ARGHANDAB, Afghanistan (Reuters) - Bunches of ripe red grapes hung heavy in vineyards near Afghanistan’s second city Kandahar on Wednesday, with villagers slow to return a week after Afghan troops routed hundreds of Taliban in their fields.
Most people fled Arghandab 10 days ago after the Taliban, buoyed by a jailbreak that freed 400 of their comrades in Kandahar days earlier, seized some seven villages in the rich agricultural district just northwest of the city.
Kandahar, the main city in Afghanistan’s mainly Pashtun south and the Taliban’s former de-facto capital, appeared under threat and 1,000 extra Afghan troops were rushed in from the north.
Nearly 100 Taliban fighters were killed in the ensuing battle, one of the biggest yet fought by the fledgling Afghan National Army (ANA). But the Taliban are still not far away and most families remain in the relative safety of Kandahar city.
“The people are only slowly coming back,” said a senior police officer in Arghandab who declined to be named.
“The men come to check on their houses, but the rest of the families are staying behind in Kandahar.”
A few lonely figures quickly scattered as a convoy of Afghan army pick-up trucks weighed into view to inspect the battlefield of a week before. Smiling soldiers helped themselves to the unpicked grapes, once famous throughout Asia for their sweetness.
The insurgents, though driven back for now, were still not far away. “The Taliban are no more than 20 km (13 miles) away,” said the police officer.

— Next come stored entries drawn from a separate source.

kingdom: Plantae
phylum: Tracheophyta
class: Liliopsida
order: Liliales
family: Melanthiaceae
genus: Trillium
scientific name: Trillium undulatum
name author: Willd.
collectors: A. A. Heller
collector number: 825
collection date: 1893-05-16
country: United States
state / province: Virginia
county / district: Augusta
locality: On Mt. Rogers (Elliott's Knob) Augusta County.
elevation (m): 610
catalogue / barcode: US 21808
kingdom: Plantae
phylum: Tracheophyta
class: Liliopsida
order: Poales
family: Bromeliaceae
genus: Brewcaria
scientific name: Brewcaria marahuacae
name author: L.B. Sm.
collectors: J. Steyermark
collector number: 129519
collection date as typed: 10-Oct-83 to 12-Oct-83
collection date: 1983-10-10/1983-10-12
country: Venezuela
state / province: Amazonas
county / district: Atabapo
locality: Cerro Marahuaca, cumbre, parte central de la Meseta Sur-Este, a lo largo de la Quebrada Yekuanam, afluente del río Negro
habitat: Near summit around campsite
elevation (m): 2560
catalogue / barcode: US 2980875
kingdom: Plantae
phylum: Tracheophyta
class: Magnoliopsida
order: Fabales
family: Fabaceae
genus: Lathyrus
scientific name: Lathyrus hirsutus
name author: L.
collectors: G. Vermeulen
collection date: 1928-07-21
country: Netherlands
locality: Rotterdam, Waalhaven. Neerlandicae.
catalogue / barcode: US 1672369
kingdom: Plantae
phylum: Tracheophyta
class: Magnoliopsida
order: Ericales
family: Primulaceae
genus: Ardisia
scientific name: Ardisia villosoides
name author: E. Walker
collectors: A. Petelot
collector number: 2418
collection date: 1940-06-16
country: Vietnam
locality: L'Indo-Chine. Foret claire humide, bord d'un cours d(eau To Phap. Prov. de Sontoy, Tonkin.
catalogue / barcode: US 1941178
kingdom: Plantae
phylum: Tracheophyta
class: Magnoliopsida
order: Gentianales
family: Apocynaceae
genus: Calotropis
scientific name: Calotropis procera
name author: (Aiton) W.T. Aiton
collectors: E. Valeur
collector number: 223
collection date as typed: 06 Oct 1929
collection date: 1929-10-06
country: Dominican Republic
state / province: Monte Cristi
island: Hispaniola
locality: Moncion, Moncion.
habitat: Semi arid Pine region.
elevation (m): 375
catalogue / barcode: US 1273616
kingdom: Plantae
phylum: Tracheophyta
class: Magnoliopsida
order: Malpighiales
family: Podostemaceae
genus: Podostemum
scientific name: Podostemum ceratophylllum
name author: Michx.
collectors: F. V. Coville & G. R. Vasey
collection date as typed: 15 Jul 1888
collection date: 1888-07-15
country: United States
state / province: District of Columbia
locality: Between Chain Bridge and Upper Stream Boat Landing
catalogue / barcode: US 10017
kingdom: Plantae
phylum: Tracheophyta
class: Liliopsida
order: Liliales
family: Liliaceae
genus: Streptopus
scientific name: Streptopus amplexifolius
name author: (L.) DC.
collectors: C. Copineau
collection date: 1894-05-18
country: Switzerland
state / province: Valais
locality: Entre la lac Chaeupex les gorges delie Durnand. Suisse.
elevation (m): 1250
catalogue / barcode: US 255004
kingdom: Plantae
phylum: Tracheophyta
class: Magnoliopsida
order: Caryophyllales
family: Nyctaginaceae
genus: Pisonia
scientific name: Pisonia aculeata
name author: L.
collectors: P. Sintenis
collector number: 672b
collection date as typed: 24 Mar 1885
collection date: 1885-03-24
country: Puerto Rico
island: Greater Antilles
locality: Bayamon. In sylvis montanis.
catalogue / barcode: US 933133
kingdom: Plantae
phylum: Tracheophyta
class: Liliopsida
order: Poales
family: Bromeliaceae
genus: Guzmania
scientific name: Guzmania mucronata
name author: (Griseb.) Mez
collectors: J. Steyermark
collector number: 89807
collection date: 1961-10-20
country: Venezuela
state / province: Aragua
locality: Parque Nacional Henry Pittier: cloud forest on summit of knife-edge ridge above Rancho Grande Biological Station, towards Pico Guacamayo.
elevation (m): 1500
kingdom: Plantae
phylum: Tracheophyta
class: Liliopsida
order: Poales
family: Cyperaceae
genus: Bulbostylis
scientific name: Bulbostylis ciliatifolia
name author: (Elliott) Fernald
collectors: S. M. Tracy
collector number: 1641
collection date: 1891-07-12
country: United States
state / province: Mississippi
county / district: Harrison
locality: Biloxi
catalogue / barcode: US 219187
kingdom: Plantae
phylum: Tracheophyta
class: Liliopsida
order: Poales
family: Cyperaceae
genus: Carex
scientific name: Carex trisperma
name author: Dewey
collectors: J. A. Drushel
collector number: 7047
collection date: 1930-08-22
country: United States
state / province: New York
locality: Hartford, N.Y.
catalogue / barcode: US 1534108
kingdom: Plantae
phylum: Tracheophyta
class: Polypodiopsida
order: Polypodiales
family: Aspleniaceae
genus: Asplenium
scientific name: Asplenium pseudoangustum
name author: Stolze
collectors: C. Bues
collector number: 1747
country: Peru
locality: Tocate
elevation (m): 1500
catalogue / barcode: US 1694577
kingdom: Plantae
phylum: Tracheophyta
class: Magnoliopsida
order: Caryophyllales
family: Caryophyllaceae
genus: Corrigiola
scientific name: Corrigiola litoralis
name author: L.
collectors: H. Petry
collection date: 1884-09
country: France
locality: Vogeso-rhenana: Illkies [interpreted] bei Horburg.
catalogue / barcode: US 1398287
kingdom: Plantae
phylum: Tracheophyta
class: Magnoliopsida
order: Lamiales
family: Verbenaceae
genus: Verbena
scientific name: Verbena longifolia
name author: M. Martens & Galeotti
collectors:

Since Canadian troops moved in to lead NATO forces around Kandahar in 2006, they have been largely tied up battling the Taliban to the west of the city and sometimes having to capture districts several times after insurgents swept aside Afghan forces put in place to hold onto the area.
Arghandab meanwhile remained relatively secure under pro-government tribal leader Mullah Naqib and NATO forces could afford only a light presence there.
But since Naqib died of a heart attack last October, last week’s Taliban raid was the second time the insurgents swept down into Arghandab from the hills in the north.
Now the Canadians, who have suffered perhaps the highest casualty rate of any of the more than 40 nations with soldiers in Afghanistan, have had to move troops into Arghandab as well.
“What makes it difficult is that the insurgents hide amongst the people so it’s difficult to know what we’re up against,” said Canadian Major Jay Janzen.
“There was anywhere between 150 and 200 insurgents here. Some were killed, some were captured, some escaped. They will go to other regions and regroup. They will scatter into small groups.”
While NATO commanders continually complain they do not have enough troops in Afghanistan and Afghan security forces still have a long way to go before they can operate independently, the cycle of cat-and-mouse warfare is unlikely to end and more Afghan villagers will have to flee their homes.
“We don’t have enough Canadian soldiers to be everywhere in Kandahar. That is why the emphasis is on ANA training. They have done well but they still have some way to go,” said Janzen.
“The insurgents, all they can do is to disrupt. They cannot hold ground,” he said. But “there is no question that insurgents will cause disruptions in the future.”